- _Instructions to follow_: Please copy each line of the data that includes the string "compliance".

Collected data
........

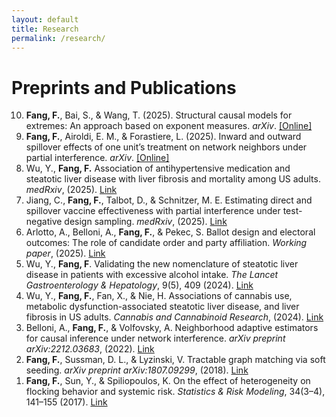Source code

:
 ```yaml
---
layout: default
title: Research
permalink: /research/
---
```


# Preprints and Publications

<ol reversed>

  <li><b>Fang, F.</b>, Bai, S., & Wang, T. (2025). Structural causal models for extremes: An approach based on exponent measures. <i>arXiv</i>. <a href="https://arxiv.org/abs/2508.00223">[Online]</a></li>
  
  <li><b>Fang, F.</b>, Airoldi, E. M., & Forastiere, L. (2025). Inward and outward spillover effects of one unit’s treatment on network neighbors under partial interference. <i>arXiv</i>. <a href="https://arxiv.org/abs/2506.06615">[Online]</a></li>

  <li>Wu, Y., <b>Fang, F.</b> Association of antihypertensive medication and steatotic liver disease with liver fibrosis and mortality among US adults. <i>medRxiv</i>, (2025). <a href="https://www.medrxiv.org/content/early/2025/05/21/2025.05.20.25328037">Link</a></li>
  
  <li>Jiang, C., <b>Fang, F.</b>, Talbot, D., & Schnitzer, M. E. Estimating direct and spillover vaccine effectiveness with partial interference under test-negative design sampling. <i>medRxiv</i>, (2025). <a href="https://doi.org/10.1101/2025.02.24.25322826">Link</a></li>

  <li>Arlotto, A., Belloni, A., <b>Fang, F.</b>, & Pekec, S. Ballot design and electoral outcomes: The role of candidate order and party affiliation. <i>Working paper</i>, (2025). <a href="https://people.duke.edu/~aa249/ArlottoBelloniFeiPekec-CandidateOrderAndPartyAffiliation.pdf">Link</a></li>

  <li>Wu, Y., <b>Fang, F</b>. Validating the new nomenclature of steatotic liver disease in patients with excessive alcohol intake. <i>The Lancet Gastroenterology & Hepatology</i>, 9(5), 409 (2024). <a href="https://doi.org/10.1016/S2468-1253(24)00048-7">Link</a></li>

  <li>Wu, Y., <b>Fang, F.</b>, Fan, X., & Nie, H. Associations of cannabis use, metabolic dysfunction-associated steatotic liver disease, and liver fibrosis in US adults. <i>Cannabis and Cannabinoid Research</i>, (2024). <a href="https://www.liebertpub.com/doi/full/10.1089/can.2024.0027">Link</a></li>

  <li>Belloni, A., <b>Fang, F.</b>, & Volfovsky, A. Neighborhood adaptive estimators for causal inference under network interference. <i>arXiv preprint arXiv:2212.03683</i>, (2022). <a href="https://arxiv.org/abs/2212.03683">Link</a></li>

  <li><b>Fang, F.</b>, Sussman, D. L., & Lyzinski, V. Tractable graph matching via soft seeding. <i>arXiv preprint arXiv:1807.09299</i>, (2018). <a href="https://arxiv.org/abs/1807.09299">Link</a></li>

  <li><b>Fang, F.</b>, Sun, Y., & Spiliopoulos, K. On the effect of heterogeneity on flocking behavior and systemic risk. <i>Statistics & Risk Modeling</i>, 34(3–4), 141–155 (2017). <a href="https://www.degruyter.com/document/doi/10.1515/strm-2016-0013/html">Link</a></li>
</ol>



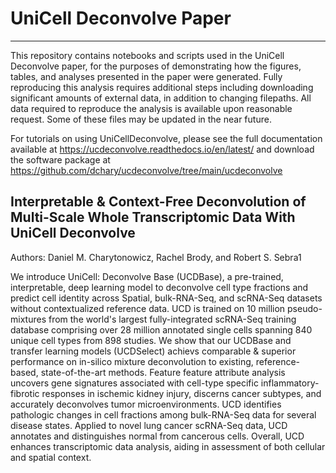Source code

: # UniCell Deconvolve Paper
----------------------------------
This repository contains notebooks and scripts used in the UniCell Deconvolve paper, for the purposes of demonstrating how the figures, tables, and analyses presented in the paper were generated. Fully reproducing this analysis requires additional steps including downloading significant amounts of external data, in addition to changing filepaths. All data required to reproduce the analysis is available upon reasonable request. Some of these files may be updated in the near future.

For tutorials on using UniCellDeconvolve, please see the full documentation available at https://ucdeconvolve.readthedocs.io/en/latest/ and download the software package at https://github.com/dchary/ucdeconvolve/tree/main/ucdeconvolve

Interpretable & Context-Free Deconvolution of Multi-Scale Whole Transcriptomic Data With UniCell Deconvolve
----------------------------------
Authors: Daniel M. Charytonowicz, Rachel Brody, and Robert S. Sebra1

We introduce UniCell: Deconvolve Base (UCDBase), a pre-trained, interpretable, deep learning model to deconvolve cell type fractions and predict cell identity across Spatial, bulk-RNA-Seq, and scRNA-Seq datasets without contextualized reference data. UCD is trained on 10 million pseudo-mixtures from the world's largest fully-integrated scRNA-Seq training database comprising over 28 million annotated single cells spanning 840 unique cell types from 898 studies. We show that our UCDBase and transfer learning models (UCDSelect) achievs comparable & superior performance on in-silico mixture deconvolution to existing, reference-based, state-of-the-art methods. Feature feature attribute analysis uncovers gene signatures associated with cell-type specific inflammatory-fibrotic responses in ischemic kidney injury, discerns cancer subtypes, and accurately deconvolves tumor microenvironments. UCD identifies pathologic changes in cell fractions among bulk-RNA-Seq data for several disease states. Applied to novel lung cancer scRNA-Seq data, UCD annotates and distinguishes normal from cancerous cells. Overall, UCD enhances transcriptomic data analysis, aiding in assessment of both cellular and spatial context.
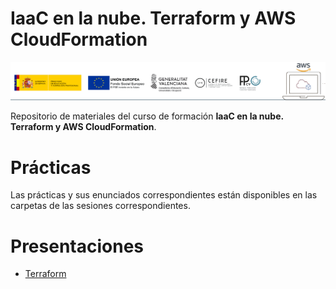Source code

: #  IaaC en la nube. Terraform y AWS CloudFormation
![banner curso](./imagenes/banner_iac.png)

Repositorio de materiales del curso de formación __IaaC en la nube. Terraform y AWS CloudFormation__.

# Prácticas
Las prácticas y sus enunciados correspondientes están disponibles en las carpetas de las sesiones correspondientes.

# Presentaciones
- [Terraform](https://formacioncloud.github.io/IaC/03_terraform)

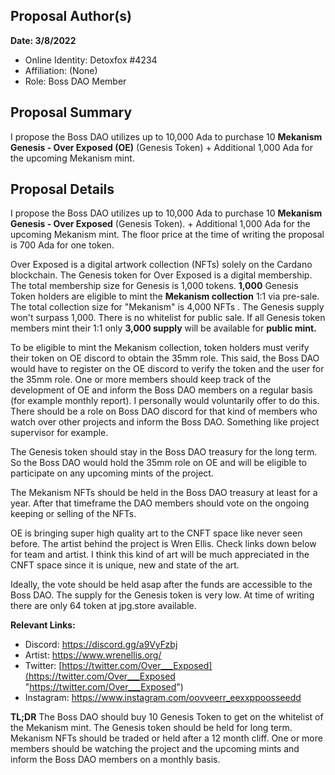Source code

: ## Proposal Author(s)

**Date: 3/8/2022**

-   Online Identity: Detoxfox #4234
-   Affiliation: (None)
-   Role: Boss DAO Member

## [](https://github.com/boss-dao/proposals/blob/main/Boss%20DAO%20Proposal%20Template.md#proposal-summary)Proposal Summary

I propose the Boss DAO utilizes up to 10,000 Ada to purchase 10 **Mekanism Genesis - Over Exposed (OE)** (Genesis Token) + Additional 1,000 Ada for the upcoming Mekanism mint. 

## [](https://github.com/boss-dao/proposals/blob/main/Boss%20DAO%20Proposal%20Template.md#proposal-details)Proposal Details

I propose the Boss DAO utilizes up to 10,000 Ada to purchase 10 **Mekanism Genesis - Over Exposed** (Genesis Token). + Additional 1,000 Ada for the upcoming Mekanism mint. The floor price at the time of writing the proposal is 700 Ada for one token. 

Over Exposed is a digital artwork collection (NFTs) solely on the Cardano blockchain. The Genesis token for Over Exposed is a digital membership. The total membership size for Genesis is 1,000 tokens. **1,000** Genesis Token holders are eligible to mint the **Mekanism collection** 1:1 via pre-sale. The total collection size for "Mekanism" is 4,000 NFTs . The Genesis supply won't surpass 1,000. There is no whitelist for public sale. If all Genesis token members mint their 1:1 only **3,000 supply** will be available for **public mint.**

To be eligible to mint the Mekanism collection, token holders must verify their token on OE discord to obtain the 35mm role. This said, the Boss DAO would have to register on the OE discord to verify the token and the user for the 35mm role. One or more members should keep track of the development of OE and inform the Boss DAO members on a regular basis (for example monthly report).  I personally would voluntarily offer to do this. There should be a role on Boss DAO discord for that kind of members who watch over other projects and inform the Boss DAO. Something like project supervisor for example. 

The Genesis token should stay in the Boss DAO treasury for the long term. So the Boss DAO would hold the 35mm role on OE and will be eligible to participate on any upcoming mints of the project. 

The Mekanism NFTs should be held in the Boss DAO treasury at least for a year. After that timeframe the DAO members should vote on the ongoing keeping or selling of the NFTs. 

OE is bringing super high quality art to the CNFT space like never seen before. The artist behind the project is Wren Ellis. Check links down below for team and artist. I think this kind of art will be much appreciated in the CNFT space since it is unique, new and state of the art. 

Ideally, the vote should be held asap after the funds are accessible to the Boss DAO. The supply for the Genesis token is very low. At time of writing there are only 64 token at jpg.store available. 

**Relevant Links:**

-   Discord: https://discord.gg/a9VyFzbj
- Artist: https://www.wrenellis.org/
- Twitter: [https://twitter.com/Over___Exposed](https://twitter.com/Over___Exposed "https://twitter.com/Over___Exposed")
- Instagram: https://www.instagram.com/oovveerr_eexxppoosseedd

**TL;DR**
The Boss DAO should buy 10 Genesis Token to get on the whitelist of the Mekanism mint. The Genesis token should be held for long term. Mekanism NFTs should be traded or held after a 12 month cliff. One or more members should be watching the project and the upcoming mints and inform the Boss DAO members on a monthly basis. 
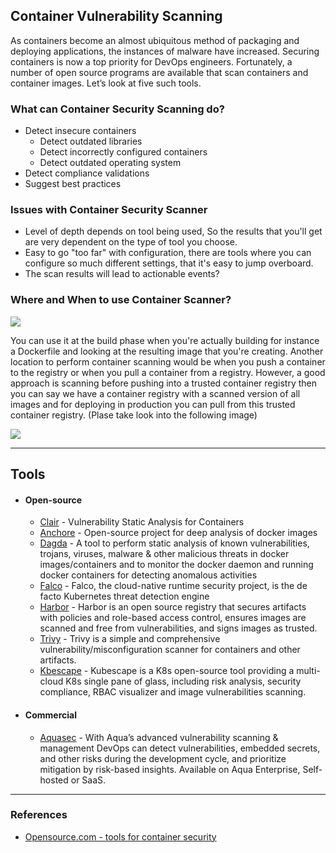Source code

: ## Container Vulnerability Scanning

As containers become an almost ubiquitous method of packaging and deploying applications, the instances of malware have increased. Securing containers is now a top priority for DevOps engineers. Fortunately, a number of open source programs are available that scan containers and container images. Let’s look at five such tools.

### What can Container Security Scanning do?

- Detect insecure containers
  - Detect outdated libraries
  - Detect incorrectly configured containers
  - Detect outdated operating system
- Detect compliance validations
- Suggest best practices

### Issues with Container Security Scanner

- Level of depth depends on tool being used, So the results that you'll get are very dependent on the type of tool you choose.
- Easy to go "too far" with configuration, there are tools where you can configure so much different settings, that it's easy to jump overboard.
- The scan results will lead to actionable events?

### Where and When to use Container Scanner?

![](/current-version/assets/images/Dev-process.png)

You can use it at the build phase when you're actually building for instance a Dockerfile and looking at the resulting image that you're creating. Another location to perform container scanning would be when you push a container to the registry or when you pull a container from a registry. However, a good approach is scanning before pushing into a trusted container registry then you can say we have a container registry with a scanned version of all images and for deploying in production you can pull from this trusted container registry. (Plase take look into the following image)

![](/current-version/assets/images/container-security-pipeline.png)

---

## Tools

- #### Open-source

  - [Clair](https://github.com/quay/clair) - Vulnerability Static Analysis for Containers
  - [Anchore](https://anchore.com/opensource/) - Open-source project for deep analysis of docker images
  - [Dagda](https://github.com/eliasgranderubio/dagda/) - A tool to perform static analysis of known vulnerabilities, trojans, viruses, malware & other malicious   threats in docker images/containers and to monitor the docker daemon and running docker containers for detecting anomalous activities
  - [Falco](https://falco.org/) - Falco, the cloud-native runtime security project, is the de facto Kubernetes threat detection engine
  - [Harbor](https://goharbor.io/) - Harbor is an open source registry that secures artifacts with policies and role-based access control, ensures images are scanned and free from vulnerabilities, and signs images as trusted.
  - [Trivy](https://aquasecurity.github.io/trivy/) - Trivy is a simple and comprehensive vulnerability/misconfiguration scanner for containers and other artifacts.
  - [Kbescape](https://github.com/armosec/kubescape) - Kubescape is a K8s open-source tool providing a multi-cloud K8s single pane of glass, including risk analysis, security compliance, RBAC visualizer and image vulnerabilities scanning.

- #### Commercial

  - [Aquasec](https://www.aquasec.com/products/container-vulnerability-scanning/) - With Aqua’s advanced vulnerability scanning & management DevOps can detect vulnerabilities, embedded secrets, and other risks during the development cycle, and prioritize mitigation by risk-based insights. Available on Aqua Enterprise, Self-hosted or SaaS.

---

### References

- [Opensource.com - tools for container security](https://opensource.com/article/18/8/tools-container-security)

........

- _Response area_:
- Detect compliance validations
  - [Kbescape](https://github.com/armosec/kubescape) - Kubescape is a K8s open-source tool providing a multi-cloud K8s single pane of glass, including risk analysis, security compliance, RBAC visualizer and image vulnerabilities scanning.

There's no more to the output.